I have the weirdest crap in this knapsack. I had my mom pack it for me, and she has a strange sense of humour. So, what happened was I am now the last or very near it in the race, thanks to some wasted time cozying up to Cyclops my new boyfriend. Dont laugh, he's kind of entertaining! Anyway, my ankle hurt so badly after untying my splint in the labrynth poor Cy had to carry me the rest of the race. Then, when about a kilometer ago I realized I had lost my false eyelash in my right eye, I reached into the knapsack and pull out *of all things* a pair of winged sandals. Well, if Cy gets annoying at least I know how I'll make it the rest of the way!

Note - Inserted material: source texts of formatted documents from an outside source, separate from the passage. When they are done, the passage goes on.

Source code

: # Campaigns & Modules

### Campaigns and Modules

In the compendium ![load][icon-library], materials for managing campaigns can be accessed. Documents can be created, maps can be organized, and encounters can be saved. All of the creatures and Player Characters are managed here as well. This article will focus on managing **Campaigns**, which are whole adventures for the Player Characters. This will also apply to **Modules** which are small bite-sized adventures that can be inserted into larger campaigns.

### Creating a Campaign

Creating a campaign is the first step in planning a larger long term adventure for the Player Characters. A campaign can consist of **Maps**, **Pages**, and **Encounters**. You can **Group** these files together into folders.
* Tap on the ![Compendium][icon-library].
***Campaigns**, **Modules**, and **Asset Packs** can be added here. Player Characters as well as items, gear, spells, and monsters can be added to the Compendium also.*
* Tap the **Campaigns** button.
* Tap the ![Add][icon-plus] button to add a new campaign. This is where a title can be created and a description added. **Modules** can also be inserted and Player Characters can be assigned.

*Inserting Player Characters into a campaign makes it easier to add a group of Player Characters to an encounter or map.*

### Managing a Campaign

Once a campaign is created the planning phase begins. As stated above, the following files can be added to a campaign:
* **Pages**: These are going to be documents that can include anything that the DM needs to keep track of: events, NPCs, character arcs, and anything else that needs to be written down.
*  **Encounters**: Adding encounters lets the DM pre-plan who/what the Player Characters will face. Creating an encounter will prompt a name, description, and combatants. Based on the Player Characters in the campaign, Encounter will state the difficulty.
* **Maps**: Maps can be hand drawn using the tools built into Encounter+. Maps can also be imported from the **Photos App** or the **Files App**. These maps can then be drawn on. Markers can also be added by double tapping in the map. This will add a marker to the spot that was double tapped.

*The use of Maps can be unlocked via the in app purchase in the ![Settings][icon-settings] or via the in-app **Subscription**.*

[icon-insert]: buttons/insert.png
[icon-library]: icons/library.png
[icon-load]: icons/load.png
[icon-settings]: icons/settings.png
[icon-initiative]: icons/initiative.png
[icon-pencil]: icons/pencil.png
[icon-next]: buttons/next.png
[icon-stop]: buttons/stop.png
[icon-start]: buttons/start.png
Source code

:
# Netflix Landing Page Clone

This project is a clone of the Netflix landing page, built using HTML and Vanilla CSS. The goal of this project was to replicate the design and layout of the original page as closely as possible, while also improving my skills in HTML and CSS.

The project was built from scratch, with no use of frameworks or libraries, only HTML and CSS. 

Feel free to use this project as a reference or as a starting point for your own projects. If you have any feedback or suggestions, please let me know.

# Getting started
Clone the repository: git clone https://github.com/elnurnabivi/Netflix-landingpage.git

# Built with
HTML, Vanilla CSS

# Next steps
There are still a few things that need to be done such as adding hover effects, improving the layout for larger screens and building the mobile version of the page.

At last we arrive to an abandoned temple, where three . well. I'm trying to be polite but frankly there is no other word for it, Hags, are stirring a pot. They have one eye and one tooth they are passing back and forth. I thought my life sucked when my cat chewed up my Manolo Blahnik sandals.
And the medusa is there waiting in the wings. Her hair is a wreck folks. Dreadlocks covered in horse manure would be better than this "style". Snakes are scurrying around her head! I float over to the Hags on my winged sandals and snatch a large bronze shield I see leaning against their cooking pot. The hags are NOT happy with this. So I float towards the entrance and ask Cy to please come give me a hand. He stumbles in towards my voice (I blinded him, it was an accident!) and takes what he thinks is ME but is in fact a HAG into his arms and starts dancing with her. What the! Come on, my rear end does not drag on the floor, how can you get our body types confused?
*sob* "I'll get him for this." *pulls out sword from sack*
Well the Hags appear very entertained, so I snatch the eye from one of them so the other two are dancing with each other thinking it's the Cyclops, and all three are now occupied. I float up the steps towards the dreaded Medusa. Using the eye (held out at a far distance, I mean GROSS people) I spy her in the shiny half of the shield. Seeing where she is, I float up to the collumn next to her and slice!! Cut off her truly bad taste hairdo and the head it's attached to. Leaving Cyclops dancing with the hags, I run out the door exultant that I made it!
Wait. What do you mean it's past noon? Oh crud. I'm like the pumpkin lady. Well, I'll sit here and stare in this shiny new bronze shield mirror instead. *sigh* Hey look, my eye makeup held this whole time!